The application approached the AAR with four questions — will the supply of ice-cream from its retail outlets be treated as supply of goods or supply of services; whether the supply, not being a composite supply, would be treated as supply of services; if it is composite supply, then how taxability would be decided; and if it is a supply of services, would there be GST at the rate of five per cent (as is in restaurants). It was explained that the sale of ice-creams is either in retail packs or by way of scoops. As regards sale in retail packs is concerned, the ice-cream is sold as a 500-gram retail pack.

The sale mainly consists of party packs popularly known as ‘tubs’. Sale by scoop, too, are done to those who wish to consume ice-creams on a take-away basis. It was argued that the sole intention in the transaction is that of sale. There is no contract for provision of any service.
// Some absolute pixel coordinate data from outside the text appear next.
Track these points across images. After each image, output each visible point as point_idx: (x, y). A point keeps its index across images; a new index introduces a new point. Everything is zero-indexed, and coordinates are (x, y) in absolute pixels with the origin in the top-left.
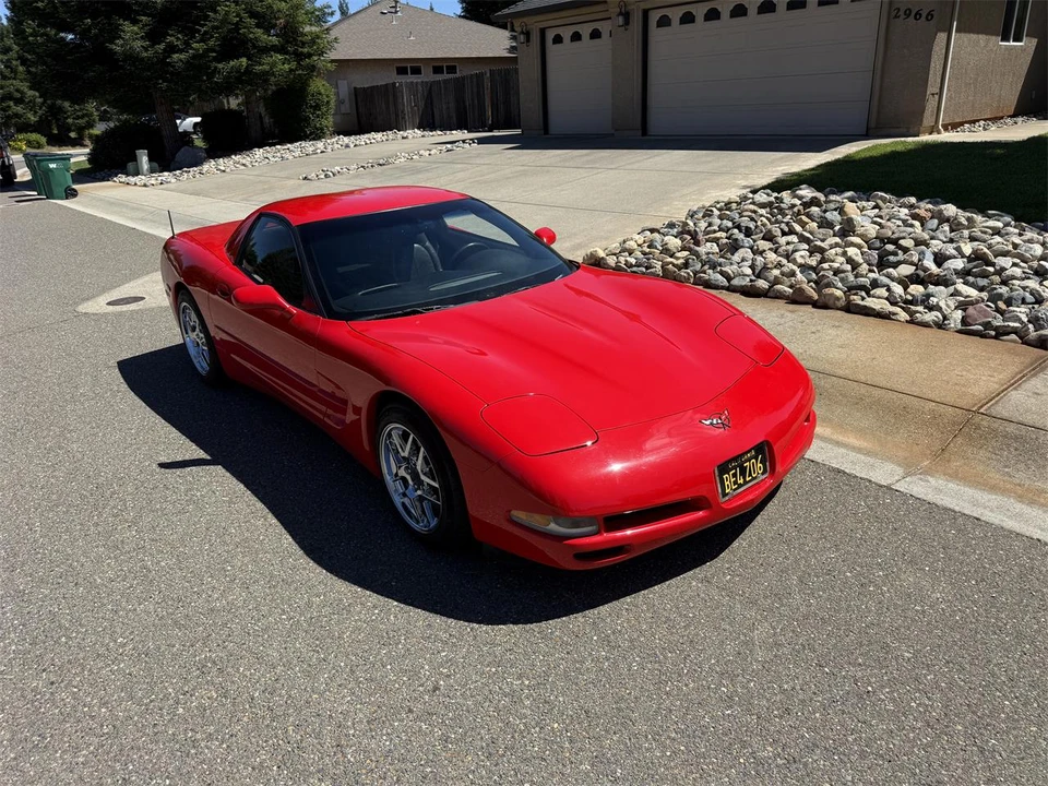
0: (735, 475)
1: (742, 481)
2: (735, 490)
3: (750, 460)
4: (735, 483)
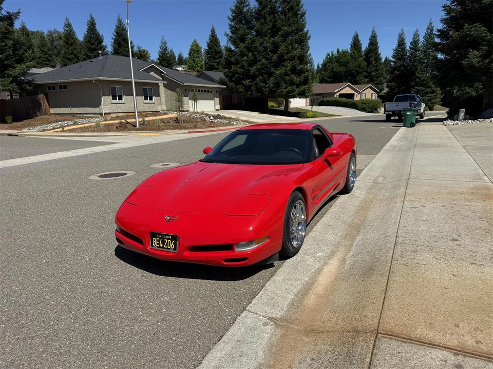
0: (159, 241)
1: (162, 245)
2: (157, 247)
3: (168, 239)
4: (158, 244)
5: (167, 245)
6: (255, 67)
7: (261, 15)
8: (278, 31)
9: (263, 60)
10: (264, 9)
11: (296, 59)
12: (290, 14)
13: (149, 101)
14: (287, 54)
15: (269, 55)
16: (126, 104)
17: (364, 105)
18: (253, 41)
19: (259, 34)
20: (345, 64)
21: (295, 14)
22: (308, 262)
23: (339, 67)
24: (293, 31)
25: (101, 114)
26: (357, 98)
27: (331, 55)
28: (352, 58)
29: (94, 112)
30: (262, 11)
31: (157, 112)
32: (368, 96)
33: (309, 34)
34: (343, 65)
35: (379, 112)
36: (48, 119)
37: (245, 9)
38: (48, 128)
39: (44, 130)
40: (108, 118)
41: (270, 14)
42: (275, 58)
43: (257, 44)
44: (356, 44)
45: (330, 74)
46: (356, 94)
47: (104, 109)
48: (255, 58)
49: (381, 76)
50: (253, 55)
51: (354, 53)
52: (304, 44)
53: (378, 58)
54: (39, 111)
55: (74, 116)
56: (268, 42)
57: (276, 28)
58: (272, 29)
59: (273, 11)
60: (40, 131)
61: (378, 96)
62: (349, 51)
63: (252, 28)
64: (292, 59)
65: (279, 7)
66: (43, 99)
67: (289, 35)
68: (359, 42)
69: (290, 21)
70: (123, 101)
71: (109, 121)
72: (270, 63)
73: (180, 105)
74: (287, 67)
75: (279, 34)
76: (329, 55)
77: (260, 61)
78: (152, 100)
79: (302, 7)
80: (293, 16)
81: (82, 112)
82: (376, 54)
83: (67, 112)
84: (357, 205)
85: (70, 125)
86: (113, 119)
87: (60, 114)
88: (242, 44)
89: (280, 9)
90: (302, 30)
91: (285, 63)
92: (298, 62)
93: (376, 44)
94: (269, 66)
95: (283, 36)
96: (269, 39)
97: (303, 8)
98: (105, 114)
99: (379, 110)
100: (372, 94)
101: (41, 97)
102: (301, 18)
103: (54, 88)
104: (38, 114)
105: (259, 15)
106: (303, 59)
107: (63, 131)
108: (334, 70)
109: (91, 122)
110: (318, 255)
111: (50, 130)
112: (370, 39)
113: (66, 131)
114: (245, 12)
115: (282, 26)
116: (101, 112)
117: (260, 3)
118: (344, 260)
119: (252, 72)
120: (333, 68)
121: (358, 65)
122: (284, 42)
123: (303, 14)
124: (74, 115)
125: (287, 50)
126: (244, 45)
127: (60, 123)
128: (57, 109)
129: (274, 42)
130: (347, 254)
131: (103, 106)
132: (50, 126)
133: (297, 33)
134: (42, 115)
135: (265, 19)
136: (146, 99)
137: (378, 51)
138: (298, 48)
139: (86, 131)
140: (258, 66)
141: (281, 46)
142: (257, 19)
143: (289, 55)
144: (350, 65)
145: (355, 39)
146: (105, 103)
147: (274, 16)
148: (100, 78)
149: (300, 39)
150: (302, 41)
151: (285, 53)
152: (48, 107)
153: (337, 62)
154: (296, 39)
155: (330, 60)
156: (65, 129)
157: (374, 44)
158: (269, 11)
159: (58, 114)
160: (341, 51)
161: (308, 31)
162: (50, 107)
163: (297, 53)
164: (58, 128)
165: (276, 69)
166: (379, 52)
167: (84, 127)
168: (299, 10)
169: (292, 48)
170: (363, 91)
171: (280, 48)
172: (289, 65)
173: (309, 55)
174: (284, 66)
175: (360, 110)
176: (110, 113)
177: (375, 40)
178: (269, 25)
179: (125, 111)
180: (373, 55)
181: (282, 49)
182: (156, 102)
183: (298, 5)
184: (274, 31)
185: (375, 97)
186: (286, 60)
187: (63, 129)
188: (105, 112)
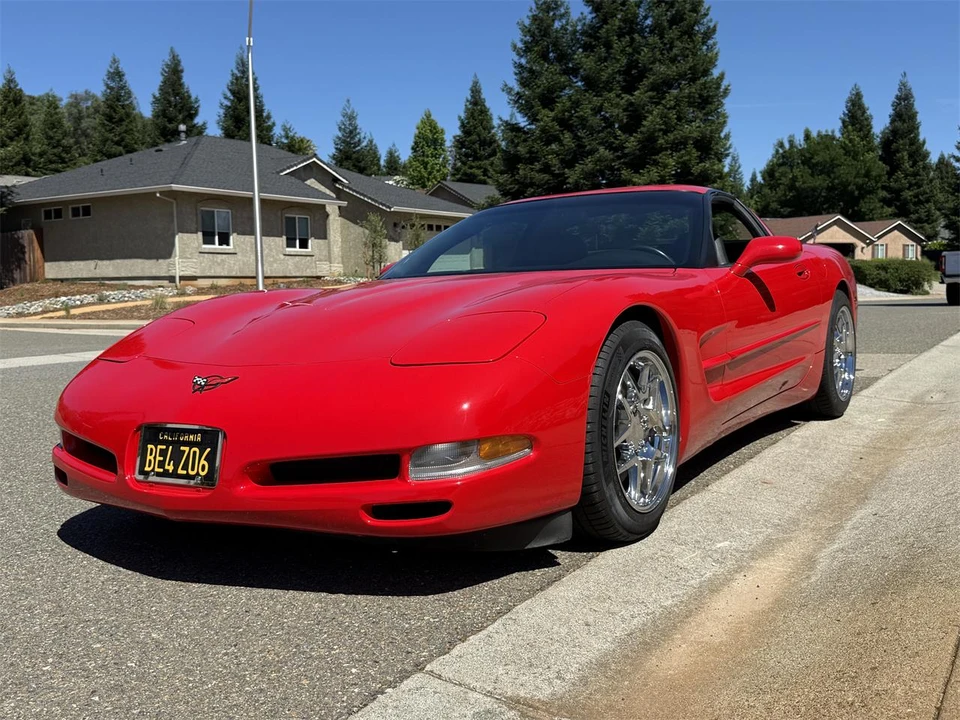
0: (163, 453)
1: (170, 468)
2: (158, 474)
3: (191, 444)
4: (161, 464)
5: (185, 467)
6: (578, 168)
7: (597, 39)
8: (642, 75)
9: (602, 149)
10: (605, 21)
11: (690, 147)
12: (673, 33)
13: (297, 250)
14: (666, 132)
15: (616, 138)
16: (239, 256)
17: (883, 273)
18: (576, 104)
19: (591, 84)
20: (827, 169)
21: (689, 33)
22: (681, 562)
23: (812, 175)
24: (682, 76)
25: (172, 279)
26: (863, 254)
27: (787, 146)
28: (847, 153)
29: (155, 273)
30: (601, 27)
31: (319, 278)
32: (895, 253)
33: (724, 84)
34: (821, 172)
35: (927, 293)
36: (37, 291)
37: (557, 25)
38: (32, 310)
39: (20, 315)
40: (189, 289)
41: (620, 36)
42: (632, 143)
43: (586, 110)
44: (856, 116)
45: (785, 195)
46: (860, 244)
47: (179, 265)
48: (581, 146)
49: (928, 201)
50: (576, 137)
51: (851, 141)
52: (713, 107)
53: (918, 153)
54: (17, 271)
55: (104, 285)
56: (615, 105)
57: (636, 67)
58: (626, 72)
59: (631, 26)
60: (9, 316)
61: (924, 253)
62: (838, 135)
63: (574, 72)
64: (677, 146)
65: (646, 18)
66: (31, 242)
67: (670, 87)
68: (864, 112)
69: (675, 51)
70: (231, 246)
71: (190, 295)
72: (619, 158)
73: (377, 256)
74: (665, 166)
75: (645, 82)
76: (781, 145)
77: (592, 152)
78: (306, 247)
79: (706, 15)
80: (681, 36)
81: (123, 275)
82: (912, 144)
83: (85, 276)
84: (861, 443)
85: (89, 304)
86: (200, 291)
87: (67, 280)
88: (545, 111)
89: (649, 22)
90: (706, 72)
91: (661, 157)
92: (695, 153)
93: (913, 117)
94: (616, 164)
95: (653, 87)
96: (618, 96)
97: (708, 17)
98: (182, 278)
99: (926, 287)
100: (905, 247)
101: (27, 235)
102: (704, 43)
103: (58, 213)
104: (17, 275)
105: (592, 38)
106: (709, 146)
107: (68, 317)
108: (797, 184)
109: (144, 299)
110: (719, 545)
111: (35, 314)
112: (896, 106)
113: (74, 317)
114: (556, 31)
115: (653, 63)
116: (171, 273)
117: (597, 9)
118: (810, 561)
119: (570, 180)
120: (794, 179)
121: (863, 172)
122: (657, 104)
123: (709, 33)
124: (102, 282)
125: (665, 123)
126: (552, 114)
127: (63, 299)
128: (62, 263)
129: (631, 104)
130: (820, 546)
131: (177, 259)
132: (37, 306)
133: (693, 80)
134: (24, 281)
135: (608, 46)
136: (290, 243)
137: (918, 135)
138: (696, 118)
139: (126, 318)
140: (588, 164)
141: (651, 113)
142: (587, 47)
143: (671, 137)
144: (842, 171)
145: (853, 105)
146: (183, 252)
147: (633, 40)
148: (175, 187)
149: (701, 96)
150: (708, 100)
151: (660, 130)
152: (41, 259)
153: (803, 163)
154: (689, 97)
155: (785, 159)
156: (73, 312)
157: (905, 117)
158: (620, 28)
159: (62, 280)
160: (814, 134)
161: (722, 77)
162: (46, 259)
163: (692, 129)
164: (56, 310)
165: (636, 172)
166: (921, 138)
167: (123, 309)
168: (697, 22)
169: (679, 119)
170: (879, 238)
171: (645, 118)
172: (672, 162)
173: (727, 137)
174: (656, 163)
175: (871, 286)
176: (194, 278)
177: (910, 106)
178: (618, 61)
179: (234, 274)
180: (904, 145)
181: (652, 121)
182: (316, 252)
183: (695, 10)
184: (632, 77)
185: (914, 253)
186: (662, 149)
187: (68, 312)
188: (182, 274)
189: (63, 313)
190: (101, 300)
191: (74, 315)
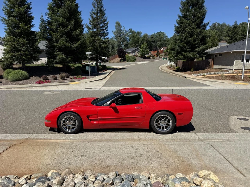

No outlet of the applicant provides the facility of serving/dining to the customer.

Comparison with oil sales

After going through the facts of the case, AAR observed that the applicant offers no facility of serving/dining. It further held that the dominant object even in the case of ice-cream sold in scoops is a sale of goods.

This transaction of selling ice-cream received in bulk and selling them in retail is akin to edible oils sales made by grocery shops wherein the grocer sells such oils in various lesser quantities after receiving the same in bulk quantity of 20 litres etc in tins/cans.

The ruling further held that the applicant’s outlet differs from the conventional restaurants. In restaurants, generally the customers order food for the purpose of consuming the same there only, which are then prepared and served by waiters, etc to the customers.

The ice-creams here are sold in the same form as received by them and at agreed rates not exceeding the MRP. In most of the cases, ice-creams appear to be consumed outside the premises of the applicant.

The ruling further concluded that even if the transaction was to be considered as a composite supply, even then the principal supply in the subject case is a sale of goods i.e. ice-creams, being the pre-dominant element of the transaction.